Un discours très clair sur la responsabilité et la culpabilité des "consommateurs" de prostitution
Intervention de Pascale
Boistard concernant la proposition de loi visant à renforcer la lutte contre le
système prostitutionnel et à accompagner les personnes prostituées – 2ème
lecture au Sénat – Discussion générale- le 14-10-15
Femmes.gouv.fr
| Publié le 14 octobre 2015
Seul le prononcé fait foi
Monsieur le
Président,
Monsieur le
Président de la Commission spéciale,
Madame la
Rapporteure,
Madame la
Présidente de la Délégation aux droits des femmes,
Mesdames les
Sénatrices,
Messieurs
les Sénateurs,
1.
C’est
une lourde responsabilité que nous avons aujourd’hui.
Nous devons
en effet affirmer ensemble notre volonté de faire reculer la traite des êtres
humains et les violences qui accompagnent la prostitution.
Le texte que
nous examinons aujourd’hui est porteur de progrès importants. Pour les
personnes prostituées, pour notre société, pour les droits humains, et pour
l’égalité entre les femmes et les hommes.
De nombreux
a priori pèsent sur ce sujet encore tabou et finalement peu connu. Mais peu
importe d’être spécialiste du sujet, il suffit de regarder les faits, sans
préjugés. Avec le sérieux et la gravité qu’ils réclament.
2.
Cette
proposition de loi que nous examinons ce soir trouve son origine dans le
travail mené de manière transpartisane par Danielle Bousquet, alors députée et
aujourd’hui présidente du Haut conseil à l’égalité entre les femmes et les
hommes, et de Guy Geoffroy, Président de la Commission spéciale de l’Assemblée
nationale.
Suite à
leurs travaux, en décembre 2011, les députés ont voté à l’unanimité une
résolution réaffirmant la position abolitionniste de notre pays. Cette décision
honore la France.
Cette
unanimité a été confirmée en juin dernier lors de la deuxième lecture de
ce texte à l’Assemblée nationale.
Je veux
prendre quelques instants pour saluer les pionniers et les pionnières, élus, associations, chercheurs,
médecins, magistrats qui ont levé le voile sur cette violence et ont lancé les
réflexions en France. Ces citoyennes et citoyens engagés ont fait un travail de
pédagogie crucial et palpable dans notre société. Pour que l’achat d’actes
sexuels ne reste pas impuni et donc légitimé. Pour que les victimes cessent
d’être stigmatisées et soient soutenues.
3.
La
première question que je me suis posée, lorsque je me suis emparée de ce sujet,
est de savoir quelle réalité se cache derrière ce mot
« prostitution » ?
La
prostitution, ce sont des actes sexuels répétés et non désirés, imposés par la
précarité et aujourd’hui majoritairement, par la menace des mafias qui
maintiennent sous emprise des femmes.
Le Président
de la République l’a exprimé très clairement à la tribune de l’ONU, le 27
septembre dernier. La France est mobilisée contre toutes les violences faites aux
femmes, et parmi ces violences, il y a les violences sexuelles, il y a la
prostitution.

DONNÉES DISPONIBLES:
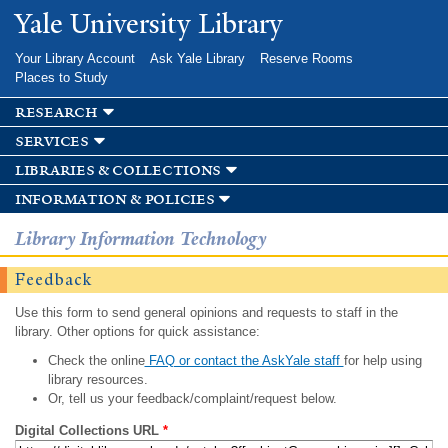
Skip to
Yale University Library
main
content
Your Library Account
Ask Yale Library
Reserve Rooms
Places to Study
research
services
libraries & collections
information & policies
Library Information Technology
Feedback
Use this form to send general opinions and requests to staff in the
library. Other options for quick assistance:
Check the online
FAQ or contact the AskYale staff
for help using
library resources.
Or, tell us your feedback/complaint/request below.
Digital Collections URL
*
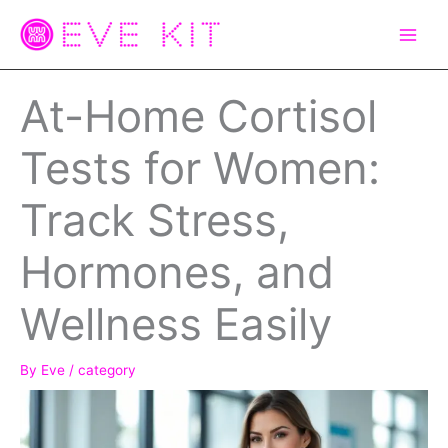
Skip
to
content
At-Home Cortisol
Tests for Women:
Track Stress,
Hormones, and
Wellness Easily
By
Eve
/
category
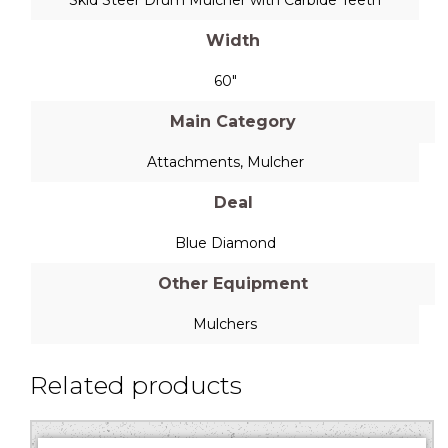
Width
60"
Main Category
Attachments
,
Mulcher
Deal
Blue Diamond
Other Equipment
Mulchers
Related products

CONSIGNES:
1. Selon le discours sur la lutte contre le système prostitutionnel, à quelle date les députés ont-ils voté à l'unanimité une résolution réaffirmant la position abolitionniste de la France ?
2. Citez le discours sur la lutte contre le système prostitutionnel en partant des mots "Le texte que" et en vous arrêtant après les mots "et les hommes.".
Les enregistrements forment un matériau distinct du discours.

RÉPONSES DANS L'ORDRE:
1. En décembre 2011.

2.
Le texte que
nous examinons aujourd’hui est porteur de progrès importants. Pour les
personnes prostituées, pour notre société, pour les droits humains, et pour
l’égalité entre les femmes et les hommes.